The police announced Tuesday that charges against the suspects changed from attempted manslaughter to attempted murder after five days that the crime took place. With the case of the Pakistani victim, the police changed the charges weeks later in April to attempted murder from attempted manslaughter.

While both stories have race or ethnicity as underlying factors, in the beginning, this changed and this forced interest to die down. What emerged after that was hypocrisy.

PS chairperson Jussi Halla-aho and party secretary Simo Grönroos were quoted in Kainuun Sanomat as saying after the attack that it was politically motivated.

“Everything suggests that this was not an isolated crime, but specifically an attack against Kataja, the party’s political activities and an attempt at homicide,” Halla-aho and Grönroos were quoted as saying in Kainuun Sanomat.

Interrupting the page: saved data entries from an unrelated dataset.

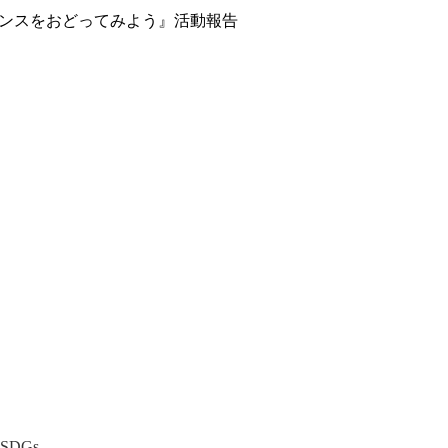
域のダンスをおどってみよう』活動報告
SDGs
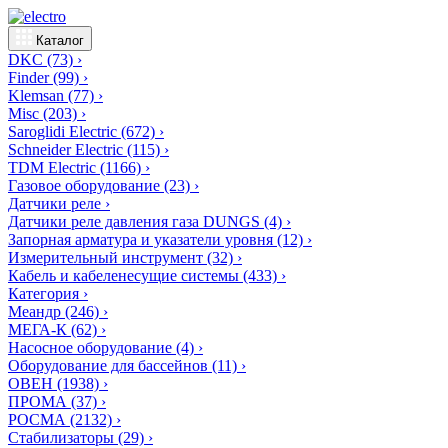
Каталог
DKC
(73)
›
Finder
(99)
›
Klemsan
(77)
›
Misc
(203)
›
Saroglidi Electric
(672)
›
Schneider Electric
(115)
›
TDM Electric
(1166)
›
Газовое оборудование
(23)
›
Датчики реле
›
Датчики реле давления газа DUNGS
(4)
›
Запорная арматура и указатели уровня
(12)
›
Измерительный инструмент
(32)
›
Кабель и кабеленесущие системы
(433)
›
Категория
›
Меандр
(246)
›
МЕГА-К
(62)
›
Насосное оборудование
(4)
›
Оборудование для бассейнов
(11)
›
ОВЕН
(1938)
›
ПРОМА
(37)
›
РОСМА
(2132)
›
Стабилизаторы
(29)
›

One PS member, MEP Laura Huhtasaari’s aide, went as far as to suggest the conspiracy theory that the hit job against Kataja came from the EU elite and EU secret services.

“I wonder if the murder attempt against Pekka Kataja was an attempt and ordered by the EU elite or the EU intelligence services?” Olli Kotro is MEP Laura Huhtasaari’s aide. Source: Twitter

Attempting to picture Kataja as a political martyr, the speaker of parliament, Anu Vehviläinen, stated in the tweet below that those responsible for what happened must be brought before justice.

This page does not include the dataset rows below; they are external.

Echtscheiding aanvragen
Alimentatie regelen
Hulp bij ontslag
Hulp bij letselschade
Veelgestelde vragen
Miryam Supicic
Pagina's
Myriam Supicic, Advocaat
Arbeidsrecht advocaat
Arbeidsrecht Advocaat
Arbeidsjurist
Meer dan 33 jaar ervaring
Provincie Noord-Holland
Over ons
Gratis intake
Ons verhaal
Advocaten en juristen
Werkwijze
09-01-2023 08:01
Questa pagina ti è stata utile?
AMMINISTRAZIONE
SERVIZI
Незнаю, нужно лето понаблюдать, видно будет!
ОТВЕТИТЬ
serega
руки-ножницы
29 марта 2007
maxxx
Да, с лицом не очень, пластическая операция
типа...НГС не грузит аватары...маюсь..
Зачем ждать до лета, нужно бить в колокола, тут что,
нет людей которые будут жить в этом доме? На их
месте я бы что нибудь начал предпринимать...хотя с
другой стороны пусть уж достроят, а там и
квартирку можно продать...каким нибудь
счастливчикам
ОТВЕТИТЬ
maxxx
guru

But let’s go back to the original question: What type of violence captures the interest of the media, social media, politicians, and the general public?

As mentioned, when Kataja stated that he suspected the far right of attacking him, the PS fell silent. The same matter happened in the case of the Pakistani: Interest by the media fell after the police mentioned that what happened was not a hate crime.

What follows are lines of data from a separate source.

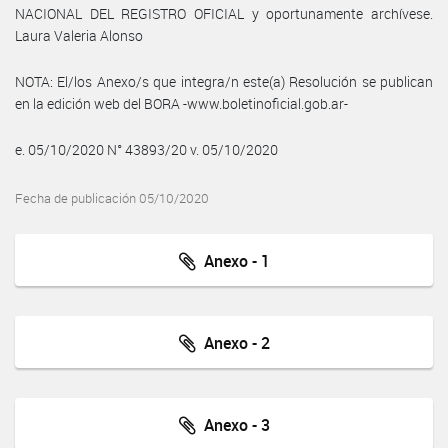
NACIONAL DEL REGISTRO OFICIAL y oportunamente archívese.
Laura Valeria Alonso
NOTA: El/los Anexo/s que integra/n este(a) Resolución se publican
en la edición web del BORA -www.boletinoficial.gob.ar-
e. 05/10/2020 N° 43893/20 v. 05/10/2020
Fecha de publicación 05/10/2020
Anexo - 1
Anexo - 2
Anexo - 3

It appears that the Kataja incident, which is dreadful and we should strongly condemn, may surprise us yet again. The PS has an issue with far-right ideology, and it is no secret that Kataja has made Islamophobic statements in the past.

What far-right groups did he not get along becasue there are a lot of them in the PS. Is he talking about Suomen Sisu?

Kataja is also the aide of PS MP Jouni Kotiaho, who wrote in an OP-ED piece in Jyväskylä-based Keskisuomalainen that the radical right is “insignificant group” in Finland even if some have accused the PS, the second biggest party in parliament, of being radical right.

Moreover, Kataja’s boss claims in the Keskisuomalainen column that “[e]ven, if you can count the number of Nazi supporters with one’s fingers and racism does not happen in practice in Finland at all.”

As we are trying to figure out if Kataja’s story holds water or if what happened was something personal as some suspect. Let’s stop all this hypocrisy about how much we are against political violence and violence in general, which is targetted by the PS against Muslims and people of color.

But let’s agree on one matter: condemn all types of violence irrespective of the victim’s background. The ethnic background of the victim should not be a factor in how much media attention a victim gets.